Общение с этим священником не даст вам ничего хорошего!
– Вы считаете его опасным?
– Я не утверждаю этого и не отрицаю. Я просто говорю, что им совершенно ни к чему видеть каноника!
– Не думаю. Я намерен просить у него разъяснений для моей книги о сатанизме.
– Вы почерпнете их из другого источника. Притом же, – продолжала она, надевая перед зеркалом шляпу, – муж мой давно уже чувствует ужас перед этим человеком и прекратил с ним всякие сношения. Он не бывает у нас как раньше.
– Да, но это не довод, чтобы...
– Что?.. – спросила она, обернувшись.
– Что... нет ничего, – и он досказал мысленно: «Чтобы вы не встречались с ним».
Она не настаивала, оправляла под вуалью волосы: «Бог мой, на кого я похожа!» Он взял ее руки, поцеловал их.
– Когда я увижу вас?
– Я не приду больше.
– Нет, это невозможно. Вы прекрасно знаете, что я люблю вас, милый друг.
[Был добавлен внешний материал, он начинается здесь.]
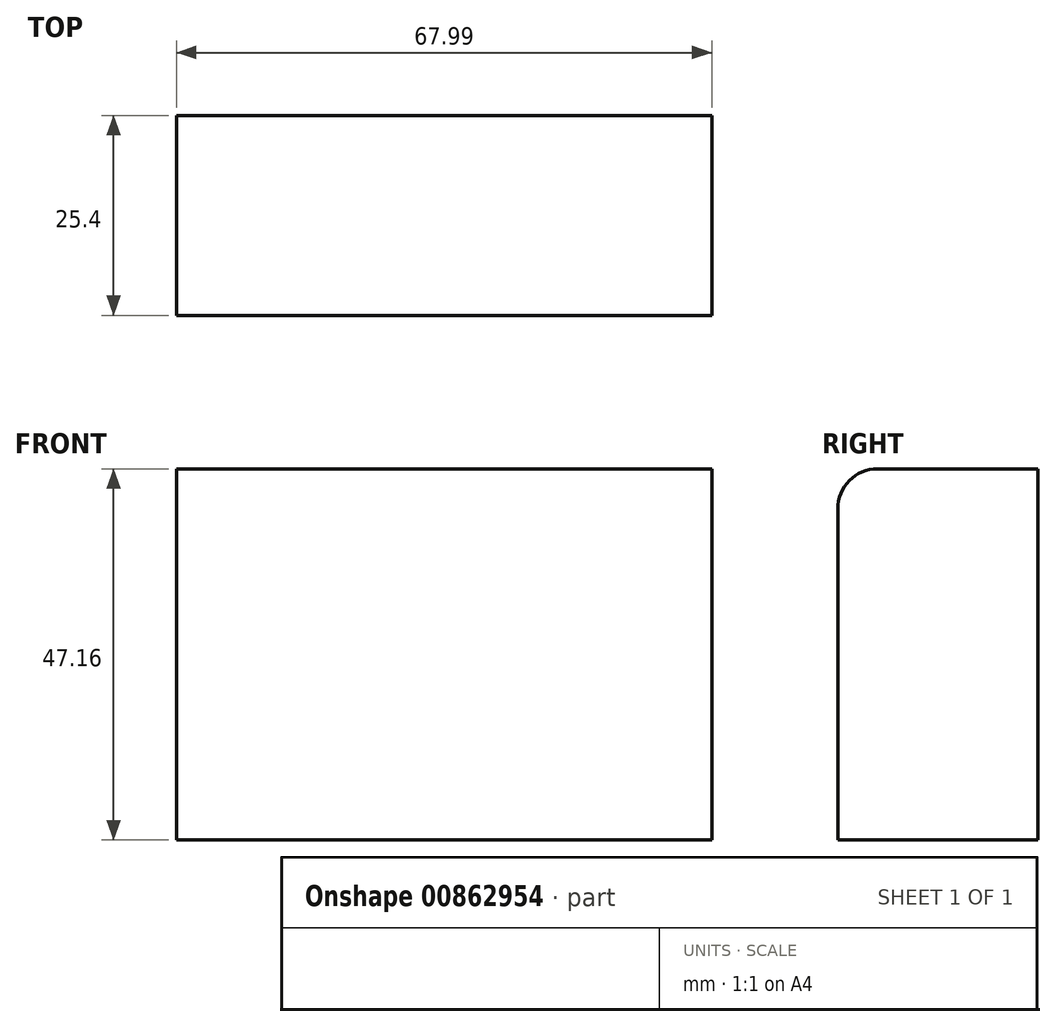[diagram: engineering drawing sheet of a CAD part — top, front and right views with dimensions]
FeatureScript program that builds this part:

Скажите, когда я увижу вас?
– Послезавтра, если вам удобно.
– Вполне.
– Итак, до свидания, – они поцеловались. – А главное, не мечтайте о канонике Докре. – И, уходя, она погрозила ему пальцем.
«Унеси тебя дьявол со всеми твоими недомолвками», – думал он, запирая дверь.
XV
Если пораздумать, размышлял на другой день Дюрталь, что в тот миг, когда ломается упорнейшая воля, я устоял, не поддался настояниям Гиацинты, ее стремлению обосноваться здесь, а после, когда утомилось тело, когда собирается обычно с силами расслабленная воля, я сам молил ее продолжать наши свидания. Как это странно! Неизменным, в сущности, оставалось мое твердое решение покончить нашу связь. Но не мог же я выбросить ее, как девку, мысленно оправдывал он свое непоследовательное колебание. Притом я надеялся получить от нее сведения о канонике. Этот вопрос, однако, еще не исчерпан. Нужно, чтобы она заговорила откровенно, не отделывалась, как вчера, словечками или скрытными фразами!
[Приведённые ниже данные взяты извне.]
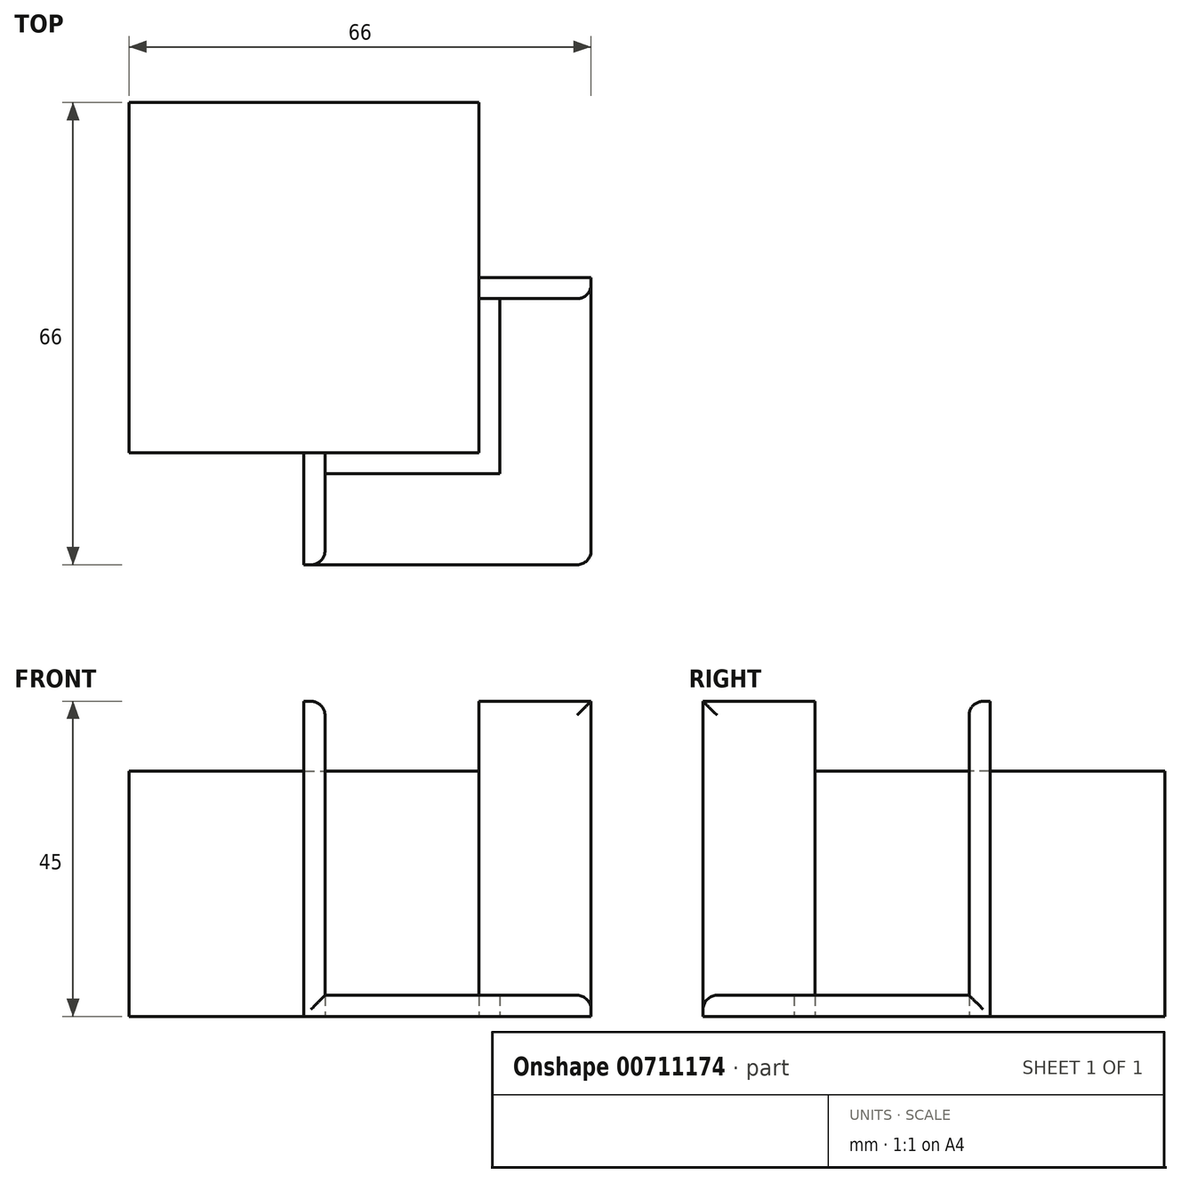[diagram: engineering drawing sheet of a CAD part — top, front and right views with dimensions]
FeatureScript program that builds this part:
annotation { "Feature Type Name" : "Feature", "Feature Type Description" : "" }
export const myFeature = defineFeature(function(context is Context, id is Id, definition is map)
    precondition{}
    {
        {
            var Q0;
            Q0=qCreatedBy(makeId("Top.planeOp"),FACE);
            var sketch = newSketch(context, id + "F0", { "sketchPlane" : qUnion([Q0])});
            skLineSegment(sketch, "E0.bottom", {"start": v(0, 0) * mm, "end": v(50, 0) * mm});
            skLineSegment(sketch, "E0.top", {"start": v(0, -50) * mm, "end": v(50, -50) * mm});
            skLineSegment(sketch, "E0.left", {"start": v(0, 0) * mm, "end": v(0, -50) * mm});
            skLineSegment(sketch, "E0.right", {"start": v(50, 0) * mm, "end": v(50, -50) * mm});
            skLineSegment(sketch, "E1", {"start": v(25, -50) * mm, "end": v(25, -66) * mm});
            skLineSegment(sketch, "E2", {"start": v(50, -25) * mm, "end": v(66, -25) * mm});
            skLineSegment(sketch, "E3", {"start": v(66, -25) * mm, "end": v(66, -66) * mm});
            skLineSegment(sketch, "E4", {"start": v(66, -66) * mm, "end": v(25, -66) * mm});
            skLineSegment(sketch, "E5", {"start": v(50, -25) * mm, "end": v(50, -28) * mm});
            skLineSegment(sketch, "E6", {"start": v(50, -28) * mm, "end": v(66, -28) * mm});
            skLineSegment(sketch, "E7", {"start": v(25, -50) * mm, "end": v(28, -50) * mm});
            skLineSegment(sketch, "E8", {"start": v(28, -50) * mm, "end": v(28, -66) * mm});
            skLineSegment(sketch, "E9", {"start": v(28, -53) * mm, "end": v(28, -50) * mm});
            skLineSegment(sketch, "E10", {"start": v(50, -28) * mm, "end": v(53, -28) * mm});
            skLineSegment(sketch, "E11", {"start": v(53, -28) * mm, "end": v(53, -53) * mm});
            skLineSegment(sketch, "E12", {"start": v(53, -53) * mm, "end": v(28, -53) * mm});
            skSolve(sketch);
        }
        {
            var Q0;
            {var subQ6=sQuery(id+"F0.wireOp",EDGE,"E0.bottom");Q0=makeQuery(id+"F0.imprint","IMPRINT",FACE,{"disambiguationData":[TD([[makeQuery(id+"F0.imprint","IMPRINT",EDGE,{"derivedFrom":subQ6}),-1.0]])]});}
            extrude(context, id + "F1", {"entities" : qUnion([Q0]), "depth" : 35 * mm, "offsetDistance" : 25 * mm});
        }
        {
            var Q0;
            {var subQ2=sQuery(id+"F0.wireOp",EDGE,"E1");Q0=makeQuery(id+"F0.imprint","IMPRINT",FACE,{"disambiguationData":[TD([[makeQuery(id+"F0.imprint","IMPRINT",EDGE,{"derivedFrom":subQ2}),1.0]])]});}
            var Q1;
            {var subQ2=sQuery(id+"F0.wireOp",EDGE,"E2");Q1=makeQuery(id+"F0.imprint","IMPRINT",FACE,{"disambiguationData":[TD([[makeQuery(id+"F0.imprint","IMPRINT",EDGE,{"derivedFrom":subQ2}),-1.0]])]});}
            var Q2;
            {var subQ0=sQuery(id+"F0.wireOp",EDGE,"E9");Q2=makeQuery(id+"F0.imprint","IMPRINT",FACE,{"disambiguationData":[TD([[makeQuery(id+"F0.imprint","IMPRINT",EDGE,{"derivedFrom":subQ0}),-1.0]])]});}
            extrude(context, id + "F2", {"entities" : qUnion([Q0, Q1, Q2]), "operationType" : NewBodyOperationType.ADD, "depth" : 45 * mm, "offsetDistance" : 25 * mm});
        }
        {
            var Q0;
            Q0 = qSketchRegion(id + "F0", true);
            extrude(context, id + "F3", {"entities" : qUnion([Q0]), "operationType" : NewBodyOperationType.ADD, "depth" : 3 * mm, "offsetDistance" : 25 * mm});
        }
        {
            var Q0;
            Q0=makeQuery(id+"F3.opExtrude","CAP_EDGE",EDGE,{"disambiguationData":[OSD([sQuery(id+"F0.wireOp",EDGE,"E4")])],"isStart":false});
            var Q1;
            Q1=makeQuery(id+"F3.opExtrude","CAP_EDGE",EDGE,{"disambiguationData":[OSD([sQuery(id+"F0.wireOp",EDGE,"E3")])],"isStart":false});
            var Q2;
            Q2=makeQuery(id+"F3.opExtrude","SWEPT_EDGE",EDGE,{"disambiguationData":[OSD([sQuery(id+"F0.wireOp",EDGE,"E3"),sQuery(id+"F0.wireOp",EDGE,"E4")])]});
            var Q3;
            Q3=makeQuery(id+"F2.opExtrude","SWEPT_EDGE",EDGE,{"disambiguationData":[OSD([sQuery(id+"F0.wireOp",EDGE,"E11"),sQuery(id+"F0.wireOp",EDGE,"E12")])]});
            var Q4;
            Q4=makeQuery(id+"F2.opExtrude","CAP_EDGE",EDGE,{"disambiguationData":[OSD([sQuery(id+"F0.wireOp",EDGE,"E12")])],"isStart":false});
            var Q5;
            Q5=makeQuery(id+"F2.opExtrude","CAP_EDGE",EDGE,{"disambiguationData":[OSD([sQuery(id+"F0.wireOp",EDGE,"E8")])],"isStart":false});
            var Q6;
            Q6=makeQuery(id+"F2.opExtrude","CAP_EDGE",EDGE,{"disambiguationData":[OSD([sQuery(id+"F0.wireOp",EDGE,"E11")])],"isStart":false});
            var Q7;
            Q7=makeQuery(id+"F2.opExtrude","CAP_EDGE",EDGE,{"disambiguationData":[OSD([sQuery(id+"F0.wireOp",EDGE,"E6")])],"isStart":false});
            var Q8;
            Q8=makeQuery(id+"F2.opExtrude","SWEPT_EDGE",EDGE,{"disambiguationData":[OSD([sQuery(id+"F0.wireOp",EDGE,"E3"),sQuery(id+"F0.wireOp",EDGE,"E6")])]});
            var Q9;
            Q9=makeQuery(id+"F2.opExtrude","SWEPT_EDGE",EDGE,{"disambiguationData":[OSD([sQuery(id+"F0.wireOp",EDGE,"E4"),sQuery(id+"F0.wireOp",EDGE,"E8")])]});
            fillet(context, id + "F4", {"entities" : qUnion([Q0, Q1, Q2, Q3, Q4, Q5, Q6, Q7, Q8, Q9]), "radius" : 2 * mm, "tangentPropagation" : true, "allowEdgeOverflow" : false});
        }
    });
Во что могли вылиться отношения ее с этим аббатом, бывшим ее духовником и, по собственному же ее признанию, ввергнувшим ее в инкубат? Несомненно, что она была его любовницей. Любопытно, сколько пережила она других любовных связей с духовными, с которыми встречалась? У нее вырвалось признание, что ее влечет к священникам!
Ах! Сколько занятных подробностей можно было бы услышать о ней и ее муже, вращаясь в клерикальном мире.
Не совсем понятно, почему ходит такая дурная слава о Шантелуве, роль которого в их брачном союзе довольно загадочна, и молва совершенно не коснулась его жены. Никогда не слыхал я ни слова об ее приключениях. Впрочем, какой я недогадливый! Ничего нет удивительного. Муж не замкнулся в религиозных и светских кругах. Он трется около писателей, естественно, что на него изливается злословие, а она выбирает, наоборот, своих любовников в благочестивых кругах, недоступных никому из моих знакомых. Наконец, аббаты люди крайне осторожные... Но тогда чем объяснить ее появление у меня? Да просто тем, что ей, очевидно, надоели рясоносцы. Она выбрала меня, чтобы развлечься, наскучив однообразием черных чулок. Я для нее мирское утешение!